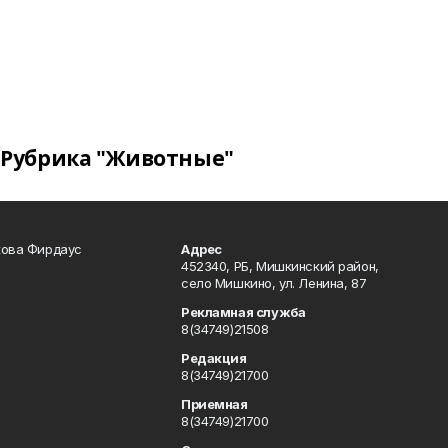
Рубрика "Животные"
кова Фирдаус
Адрес
452340, РБ, Мишкинский район,
село Мишкино, ул. Ленина, 87
Рекламная служба
8(34749)21508
Редакция
8(34749)21700
Приемная
8(34749)21700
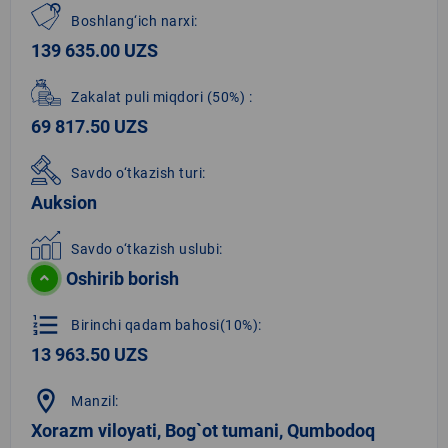
Boshlang‘ich narxi:
139 635.00 UZS
Zakalat puli miqdori
(50%)
:
69 817.50 UZS
Savdo o‘tkazish turi:
Auksion
Savdo o‘tkazish uslubi:
Oshirib borish
format_list_numbered
Birinchi qadam bahosi(10%):
13 963.50 UZS
location_on
Manzil:
Xorazm viloyati, Bog`ot tumani, Qumbodoq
•••••
* How to complete this task *
Rewrite the text lines of the data above as a Markdown table with two columns, "Row" and "Text line". Number the rows, skip blank lines, and leave out the pictures.

* Solution for this exercise *
| Row | Text line |
|---|---|
| 1 | Рубрика "Животные" |
| 2 | кова Фирдаус |
| 3 | Адрес |
| 4 | 452340, РБ, Мишкинский район, |
| 5 | село Мишкино, ул. Ленина, 87 |
| 6 | Рекламная служба |
| 7 | 8(34749)21508 |
| 8 | Редакция |
| 9 | 8(34749)21700 |
| 10 | Приемная |
| 11 | 8(34749)21700 |
| 12 | Boshlang‘ich narxi: |
| 13 | 139 635.00 UZS |
| 14 | Zakalat puli miqdori |
| 15 | (50%) |
| 16 | : |
| 17 | 69 817.50 UZS |
| 18 | Savdo o‘tkazish turi: |
| 19 | Auksion |
| 20 | Savdo o‘tkazish uslubi: |
| 21 | Oshirib borish |
| 22 | format_list_numbered |
| 23 | Birinchi qadam bahosi(10%): |
| 24 | 13 963.50 UZS |
| 25 | location_on |
| 26 | Manzil: |
| 27 | Xorazm viloyati, Bog`ot tumani, Qumbodoq |